As a Dashboard Owner, I want to receive automated alerts (via Email, Slack, or Telegram) when a dashboard I own fails validation, so that I don't have to constantly check the Health Center manually.

**Why this priority**: Shifting from a "pull" to a "push" model is essential for alerting at scale and preventing alert fatigue by routing only relevant failures to specific owners.

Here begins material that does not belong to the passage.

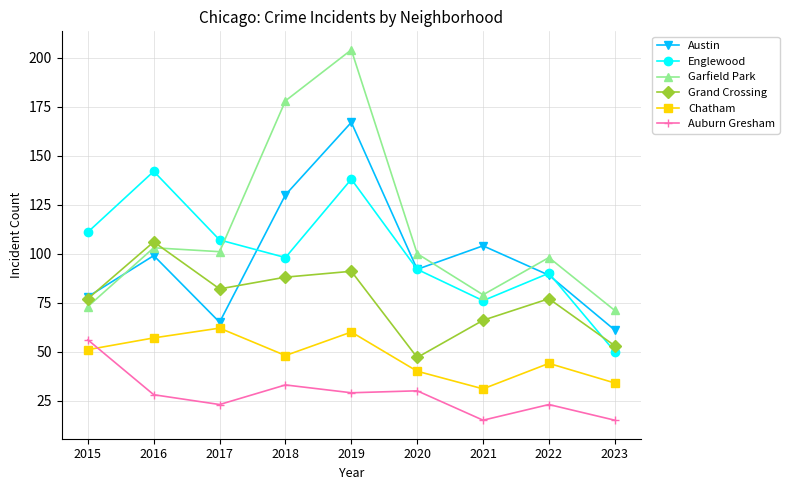

What is the value of the Grand Crossing point at the 7th from the left?

66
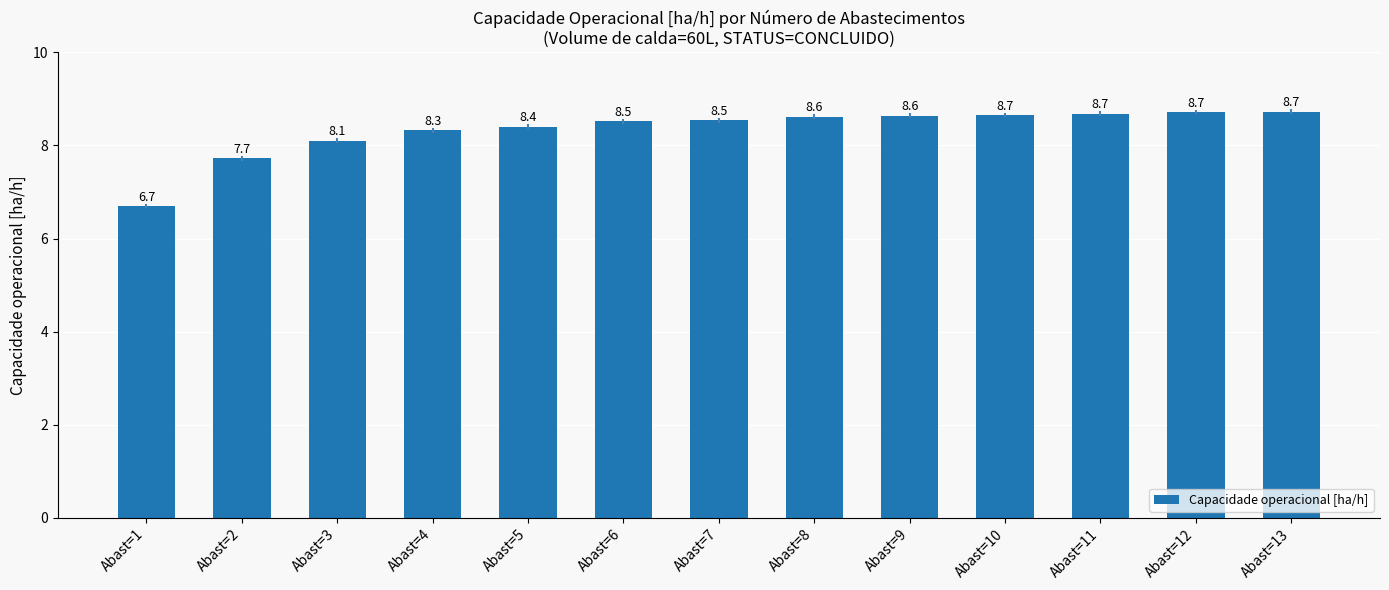

What is the sum of all values?

108.3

**Independent Test**: Can be tested by configuring a user profile with a Telegram ID, running a validation task that fails for a dashboard owned by that user in Superset, and verifying the `NotificationService` dispatches a payload to the Telegram provider.

**Acceptance Scenarios**:

1. **Given** I have added my Telegram ID to my profile settings, **When** a validation policy with "Auto-notify Owners" enabled finds a failure in my dashboard, **Then** I receive a Telegram message with the LLM summary and deep links.
2. **Given** a policy is configured to alert a general Slack channel, **When** the policy executes and finds failures, **Then** a summarized alert is dispatched to the configured Slack webhook.

### Edge Cases

- What happens when the selected execution window is too short for the number of dashboards selected (e.g., 5 minutes for 100 dashboards)?
- How does system handle a policy that targets dashboards that are subsequently deleted?
- What happens if a scheduled check fails to execute entirely (e.g., scheduler crash) instead of just failing the validation?
- How does the Health Center display a dashboard that has never been checked yet?

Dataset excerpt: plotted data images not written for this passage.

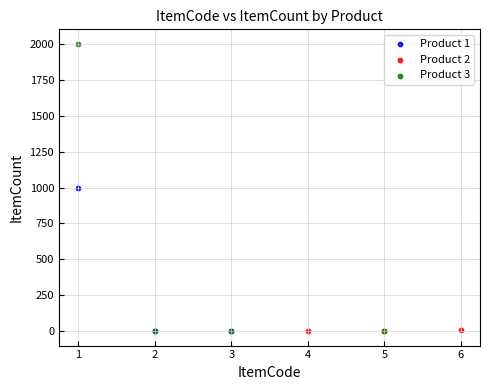

What are all the series names shown in the legend?

Product 1, Product 2, Product 3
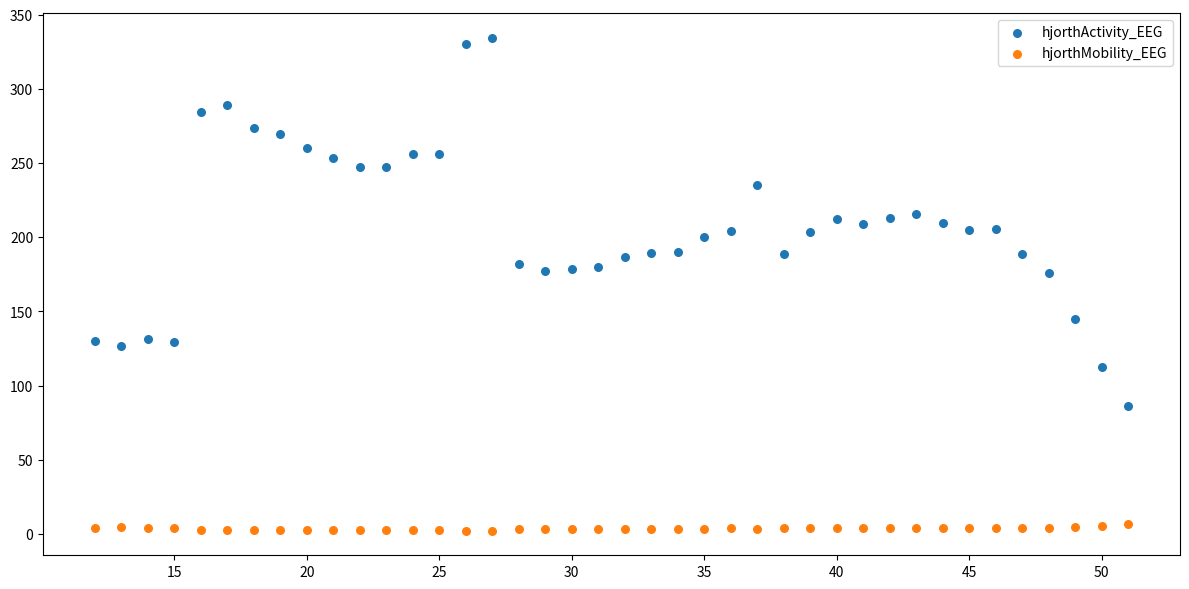

Across all data points, what is the range of X values (max minus min)?

39.0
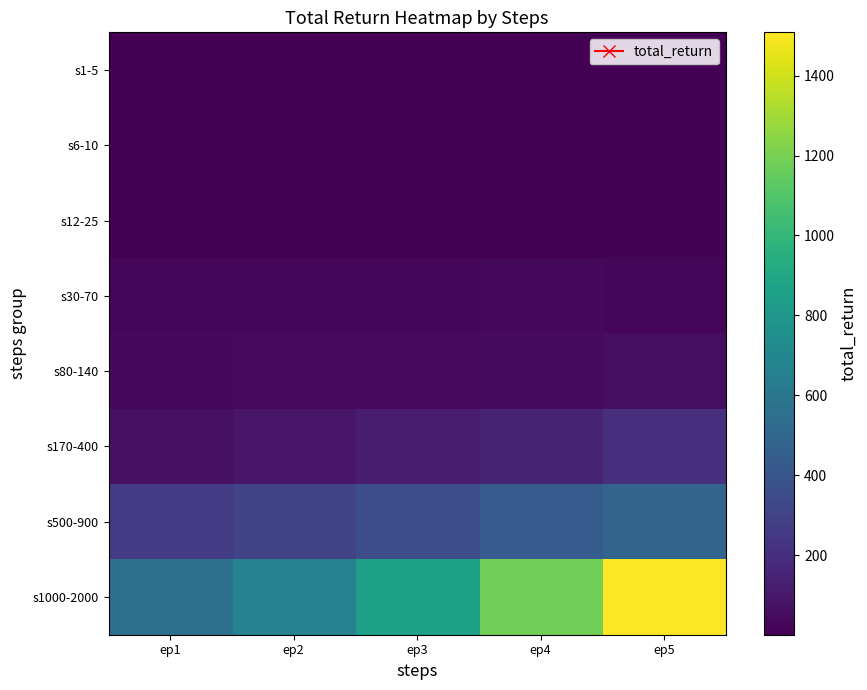

Between ep1 and ep2, which is larger?

ep2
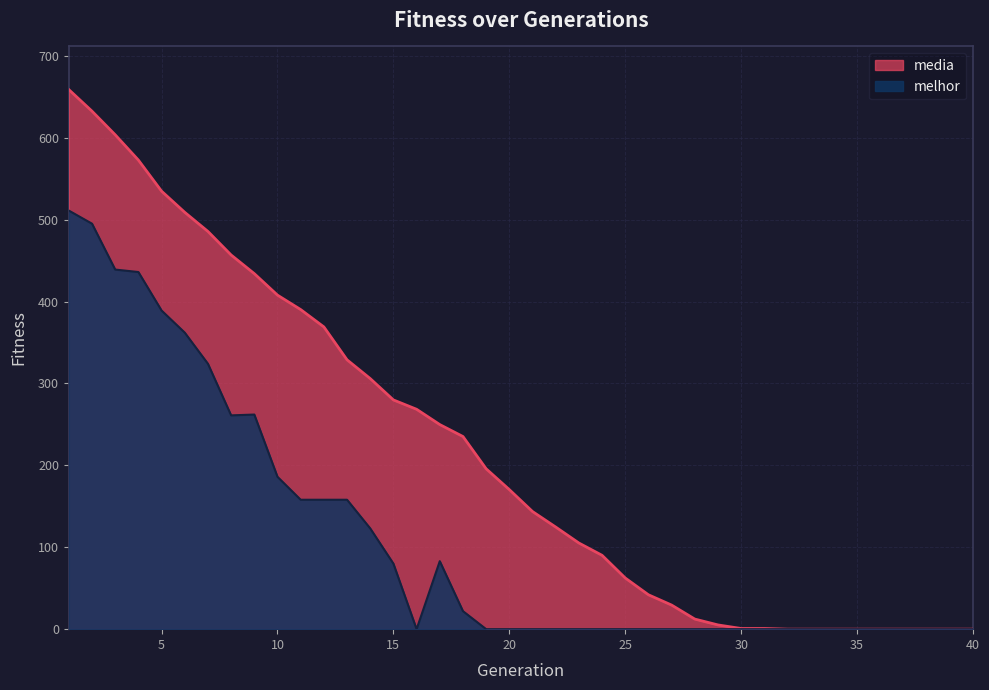

True or false: melhor and media intersect in this chart.

False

## Requirements *(mandatory)*

### Functional Requirements

- **FR-001**: System MUST allow users to define Validation Policies targeting specific environments and sets of dashboards (selected individually, by tag, or all).
- **FR-002**: System MUST allow configuring an "Execution Window" (Start Time and End Time) and target Days of the Week for a policy.
- **FR-003**: System MUST calculate throttled execution times within the execution window to evenly distribute validation tasks.
- **FR-004**: System MUST allow configuring alert routing in Validation Policies (e.g., Auto-notify Owners, send to specific Channels) when checks result in configurable statuses (e.g., FAIL_ONLY).
- **FR-005**: System MUST provide a "Dashboard Health Center" view that aggregates the *latest* validation status for each dashboard.
- **FR-006**: System MUST record the dashboard identifier, environment identifier, validation status, specific issues found, summary text, and a screenshot for each validation check.
- **FR-007**: System MUST display a summary of statuses (Pass, Warn, Fail counts) at the top of the Health Center.
- **FR-008**: System MUST display a red notification badge in the main sidebar next to "Dashboards" if there are currently failing dashboards.
- **FR-009**: System MUST allow the AI Assistant to query the latest validation statuses and return a formatted list of failing dashboards.
- **FR-010**: System MUST allow administrators to configure global notification providers (SMTP, Slack Webhooks, Telegram Bots).
- **FR-011**: System MUST match dashboard owners from Superset with local user profiles to perform smart routing of notifications.
- **FR-012**: System MUST format notifications specifically for the target medium (rich HTML with embedded images for email, compact text with links for messengers).

### Key Entities

- **ValidationPolicy**: Defines the scope (dashboards, environment), schedule (execution window, days), and alert settings (notify owners, channel destinations).
- **ValidationRecord**: The result of a single dashboard check, extended with dashboard/environment identifiers, status, structured issues, and artifact indicators.

## Success Criteria *(mandatory)*

### Measurable Outcomes

- **SC-001**: Users can schedule checks for 100+ dashboards without causing database CPU/Memory spikes over 80% during the execution window.
- **SC-002**: Users can identify all failing dashboards within 5 seconds of opening the Health Center.
- **SC-003**: The backend correctly distributes N scheduled jobs across the specified time window with a maximum variance of 10% from the optimal interval.
- **SC-004**: Users receive accurate responses from the AI Assistant regarding failing dashboards 100% of the time.
- **SC-005**: Failing validations trigger smart notifications to the correct dashboard owners (who have configured profiles) within 30 seconds of task completion.